Opdrachten →
• 1. Noem alle gerechten die de tekst over de terugkeerrichtlijn vermeldt.
• 2. Ga verder met de tekst over de terugkeerrichtlijn, direct na de laatste zin.

Brontekst →
ECLI:NL:HR:2014:954

Hoge Raad

Datum uitspraak
22 april 2014
Publicatiedatum
22 april 2014
Zaaknummer
13/00088
Instantie
Hoge Raad
Type
Uitspraak
Rechtsgebied
Strafrecht
Procedures
  • Cassatie
Rechters
Vindplaatsen
  • Rechtspraak.nl
AI samenvatting door LexboostAutomatisch gegenereerd

Cassatie over de naleving van de terugkeerrichtlijn bij onvoorwaardelijke gevangenisstraf

In deze zaak heeft de Hoge Raad op 22 april 2014 uitspraak gedaan in een cassatieprocedure tegen een arrest van het Gerechtshof te Amsterdam. De verdachte was veroordeeld tot een onvoorwaardelijke gevangenisstraf wegens handelen in strijd met artikel 197 (oud) van het Wetboek van Strafrecht. De Hoge Raad herhaalt in zijn uitspraak relevante overwegingen uit eerdere arresten en benadrukt dat de rechter bij het opleggen van een onvoorwaardelijke gevangenisstraf zich moet vergewissen dat de stappen van de terugkeerprocedure, zoals vastgelegd in de terugkeerrichtlijn, zijn doorlopen. Dit is van belang voor de rechtsontwikkeling en de rechtseenheid.

De Hoge Raad constateert dat het Hof in het bestreden arrest niet heeft aangetoond dat het zich van deze stappen heeft vergewist. Aangezien de cassatieschriftuur vóór 21 mei 2013 is ingediend, heeft de Hoge Raad besloten om ambtshalve de naleving van deze regels te onderzoeken. De Hoge Raad vernietigt het bestreden arrest, maar uitsluitend wat betreft de strafoplegging. De zaak wordt verwezen naar het Gerechtshof Arnhem-Leeuwarden, zittingsplaats Arnhem, voor herbehandeling van de strafoplegging.

Verzamelde gegevens
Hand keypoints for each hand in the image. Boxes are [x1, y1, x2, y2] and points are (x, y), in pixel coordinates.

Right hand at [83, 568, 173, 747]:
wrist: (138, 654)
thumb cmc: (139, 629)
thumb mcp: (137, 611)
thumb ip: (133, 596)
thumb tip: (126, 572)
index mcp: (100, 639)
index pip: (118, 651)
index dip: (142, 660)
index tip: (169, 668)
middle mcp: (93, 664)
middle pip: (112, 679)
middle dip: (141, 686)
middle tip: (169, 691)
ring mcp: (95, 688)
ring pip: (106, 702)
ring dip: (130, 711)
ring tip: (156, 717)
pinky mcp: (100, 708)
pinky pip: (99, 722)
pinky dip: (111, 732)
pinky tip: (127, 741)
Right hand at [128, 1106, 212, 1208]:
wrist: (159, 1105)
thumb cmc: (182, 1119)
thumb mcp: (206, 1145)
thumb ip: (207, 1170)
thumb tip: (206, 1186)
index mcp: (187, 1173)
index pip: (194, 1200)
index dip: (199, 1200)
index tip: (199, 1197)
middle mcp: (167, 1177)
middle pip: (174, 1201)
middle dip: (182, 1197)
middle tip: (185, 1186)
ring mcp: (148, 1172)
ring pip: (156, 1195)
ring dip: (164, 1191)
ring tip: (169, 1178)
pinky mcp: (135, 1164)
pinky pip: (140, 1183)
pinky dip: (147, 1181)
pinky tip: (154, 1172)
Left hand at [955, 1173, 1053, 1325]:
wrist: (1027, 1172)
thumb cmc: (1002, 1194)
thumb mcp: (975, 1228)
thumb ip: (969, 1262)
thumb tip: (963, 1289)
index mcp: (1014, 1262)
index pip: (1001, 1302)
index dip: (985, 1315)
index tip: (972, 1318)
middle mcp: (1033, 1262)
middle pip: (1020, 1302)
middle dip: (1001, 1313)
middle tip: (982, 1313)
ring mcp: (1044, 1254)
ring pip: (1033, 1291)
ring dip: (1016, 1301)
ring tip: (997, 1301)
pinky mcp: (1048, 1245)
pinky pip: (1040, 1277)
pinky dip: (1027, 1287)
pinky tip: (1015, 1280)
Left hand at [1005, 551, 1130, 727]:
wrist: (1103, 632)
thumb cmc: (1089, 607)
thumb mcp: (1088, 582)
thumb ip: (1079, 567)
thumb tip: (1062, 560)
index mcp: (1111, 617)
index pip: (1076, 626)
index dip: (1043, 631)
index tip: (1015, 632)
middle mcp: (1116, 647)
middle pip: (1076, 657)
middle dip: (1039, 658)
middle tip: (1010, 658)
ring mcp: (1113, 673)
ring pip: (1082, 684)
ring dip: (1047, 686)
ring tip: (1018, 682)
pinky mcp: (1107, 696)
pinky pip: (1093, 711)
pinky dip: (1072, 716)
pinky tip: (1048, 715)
--
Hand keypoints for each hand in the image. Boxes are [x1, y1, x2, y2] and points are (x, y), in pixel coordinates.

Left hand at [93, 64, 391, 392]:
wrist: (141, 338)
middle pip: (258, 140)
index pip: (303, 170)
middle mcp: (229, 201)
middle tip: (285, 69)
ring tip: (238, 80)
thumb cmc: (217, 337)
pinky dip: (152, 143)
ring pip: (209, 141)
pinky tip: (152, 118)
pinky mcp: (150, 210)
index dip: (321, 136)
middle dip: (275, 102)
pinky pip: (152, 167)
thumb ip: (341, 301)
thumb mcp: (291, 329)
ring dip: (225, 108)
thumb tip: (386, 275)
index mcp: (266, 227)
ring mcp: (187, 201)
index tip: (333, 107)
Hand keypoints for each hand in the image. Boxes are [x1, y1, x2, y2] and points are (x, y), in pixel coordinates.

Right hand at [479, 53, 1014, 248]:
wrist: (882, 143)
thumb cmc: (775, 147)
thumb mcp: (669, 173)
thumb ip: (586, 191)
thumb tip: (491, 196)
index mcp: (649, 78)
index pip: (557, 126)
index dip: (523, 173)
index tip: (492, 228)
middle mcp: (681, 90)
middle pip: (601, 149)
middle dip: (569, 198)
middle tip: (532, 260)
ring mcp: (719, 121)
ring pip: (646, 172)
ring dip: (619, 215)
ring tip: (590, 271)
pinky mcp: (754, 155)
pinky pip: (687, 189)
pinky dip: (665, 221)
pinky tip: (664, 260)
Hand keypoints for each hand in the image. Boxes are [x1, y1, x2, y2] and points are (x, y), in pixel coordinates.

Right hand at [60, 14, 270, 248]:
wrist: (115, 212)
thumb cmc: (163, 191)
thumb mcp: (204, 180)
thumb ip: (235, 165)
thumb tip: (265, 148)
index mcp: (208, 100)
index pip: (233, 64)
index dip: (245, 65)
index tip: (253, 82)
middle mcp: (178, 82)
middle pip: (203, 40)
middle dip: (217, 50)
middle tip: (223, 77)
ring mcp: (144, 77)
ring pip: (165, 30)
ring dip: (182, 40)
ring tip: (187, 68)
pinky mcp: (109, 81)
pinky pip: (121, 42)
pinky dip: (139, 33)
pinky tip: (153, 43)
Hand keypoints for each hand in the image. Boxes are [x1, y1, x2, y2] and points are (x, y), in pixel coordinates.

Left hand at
* * *
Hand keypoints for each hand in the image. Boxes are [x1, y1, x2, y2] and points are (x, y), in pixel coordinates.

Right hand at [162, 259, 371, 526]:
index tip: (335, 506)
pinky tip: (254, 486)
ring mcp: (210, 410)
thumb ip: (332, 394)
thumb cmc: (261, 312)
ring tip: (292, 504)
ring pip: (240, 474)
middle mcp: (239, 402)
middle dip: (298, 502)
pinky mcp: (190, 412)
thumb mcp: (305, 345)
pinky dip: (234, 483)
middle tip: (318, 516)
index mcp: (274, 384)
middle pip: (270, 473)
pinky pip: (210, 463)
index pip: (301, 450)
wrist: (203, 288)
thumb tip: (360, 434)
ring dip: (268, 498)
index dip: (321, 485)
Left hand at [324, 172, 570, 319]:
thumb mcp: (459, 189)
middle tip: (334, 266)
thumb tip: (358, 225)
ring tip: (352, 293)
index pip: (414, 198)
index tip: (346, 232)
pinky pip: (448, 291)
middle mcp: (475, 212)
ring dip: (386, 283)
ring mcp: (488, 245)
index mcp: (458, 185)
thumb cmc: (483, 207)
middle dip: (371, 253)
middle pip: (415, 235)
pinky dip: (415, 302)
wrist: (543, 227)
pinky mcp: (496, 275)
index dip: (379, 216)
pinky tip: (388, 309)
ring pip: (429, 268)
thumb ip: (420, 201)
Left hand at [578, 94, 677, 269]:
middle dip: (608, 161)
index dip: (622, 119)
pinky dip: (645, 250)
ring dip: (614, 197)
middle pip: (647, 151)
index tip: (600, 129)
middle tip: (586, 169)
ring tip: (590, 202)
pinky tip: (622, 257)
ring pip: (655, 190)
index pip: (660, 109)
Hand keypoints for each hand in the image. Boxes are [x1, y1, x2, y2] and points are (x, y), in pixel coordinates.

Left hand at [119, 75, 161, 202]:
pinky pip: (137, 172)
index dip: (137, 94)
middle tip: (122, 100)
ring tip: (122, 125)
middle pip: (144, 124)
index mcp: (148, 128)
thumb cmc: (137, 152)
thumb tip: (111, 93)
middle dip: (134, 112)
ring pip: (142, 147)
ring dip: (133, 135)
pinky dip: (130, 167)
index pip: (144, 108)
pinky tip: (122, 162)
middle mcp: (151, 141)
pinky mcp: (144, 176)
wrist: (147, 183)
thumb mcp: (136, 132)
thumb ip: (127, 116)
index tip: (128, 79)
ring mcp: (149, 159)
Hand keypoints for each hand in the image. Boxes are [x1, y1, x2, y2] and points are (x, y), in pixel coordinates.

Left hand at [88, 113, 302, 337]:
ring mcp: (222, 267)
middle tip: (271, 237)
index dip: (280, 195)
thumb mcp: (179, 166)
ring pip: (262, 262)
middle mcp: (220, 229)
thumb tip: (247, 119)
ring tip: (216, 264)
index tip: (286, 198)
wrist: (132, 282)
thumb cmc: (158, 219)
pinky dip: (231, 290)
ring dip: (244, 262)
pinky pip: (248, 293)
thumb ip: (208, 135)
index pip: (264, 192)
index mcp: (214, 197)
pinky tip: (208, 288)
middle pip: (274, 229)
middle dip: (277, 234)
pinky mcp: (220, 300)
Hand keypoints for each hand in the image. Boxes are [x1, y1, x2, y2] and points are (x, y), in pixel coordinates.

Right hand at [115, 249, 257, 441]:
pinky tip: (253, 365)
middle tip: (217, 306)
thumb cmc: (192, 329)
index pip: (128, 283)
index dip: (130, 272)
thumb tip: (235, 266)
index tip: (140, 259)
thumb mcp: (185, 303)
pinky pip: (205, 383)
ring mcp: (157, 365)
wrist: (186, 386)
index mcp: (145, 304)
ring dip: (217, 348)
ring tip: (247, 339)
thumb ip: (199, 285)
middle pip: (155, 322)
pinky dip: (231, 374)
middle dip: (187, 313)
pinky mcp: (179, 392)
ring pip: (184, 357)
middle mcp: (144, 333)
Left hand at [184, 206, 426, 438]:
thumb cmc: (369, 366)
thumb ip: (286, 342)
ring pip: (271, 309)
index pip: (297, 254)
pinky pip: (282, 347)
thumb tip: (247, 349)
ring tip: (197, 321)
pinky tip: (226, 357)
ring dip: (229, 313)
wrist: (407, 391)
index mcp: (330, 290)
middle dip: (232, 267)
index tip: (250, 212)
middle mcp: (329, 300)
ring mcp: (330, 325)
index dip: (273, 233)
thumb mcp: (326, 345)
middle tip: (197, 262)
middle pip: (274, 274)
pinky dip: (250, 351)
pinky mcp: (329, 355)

Antwoorden per opdracht →
• 1. Hoge Raad; Gerechtshof te Amsterdam; Gerechtshof Arnhem-Leeuwarden (zittingsplaats Arnhem)

• 2.
De Hoge Raad verwerpt het beroep voor het overige, wat betekent dat de andere onderdelen van de uitspraak van het Gerechtshof in stand blijven. Dit arrest benadrukt het belang van zorgvuldigheid bij de beoordeling van de terugkeerprocedure in strafzaken en de noodzaak voor rechters om deze procedure expliciet in hun motivering op te nemen.

Uitspraak

22 april 2014
Strafkamer
nr. 13/00088
Hoge Raad der Nederlanden
Arrest
op het beroep in cassatie tegen een arrest van het Gerechtshof te Amsterdam, zitting houdende te Arnhem, van 14 september 2012, nummer 21/003334-11, in de strafzaak tegen:
[verdachte], geboren te [geboorteplaats] op [geboortedatum] 1958.

1.Geding in cassatie

Het beroep is ingesteld door de verdachte. Namens deze heeft mr. J.M. Tang, advocaat te Rotterdam, bij schriftuur een middel van cassatie voorgesteld. De schriftuur is aan dit arrest gehecht en maakt daarvan deel uit.
De Advocaat-Generaal A.J. Machielse heeft geconcludeerd tot verwerping van het beroep.

2.Beoordeling van het middel

Het middel kan niet tot cassatie leiden. Dit behoeft, gezien art. 81, eerste lid, RO, geen nadere motivering nu het middel niet noopt tot beantwoording van rechtsvragen in het belang van de rechtseenheid of de rechtsontwikkeling.

3.Ambtshalve beoordeling van de bestreden uitspraak

3.1.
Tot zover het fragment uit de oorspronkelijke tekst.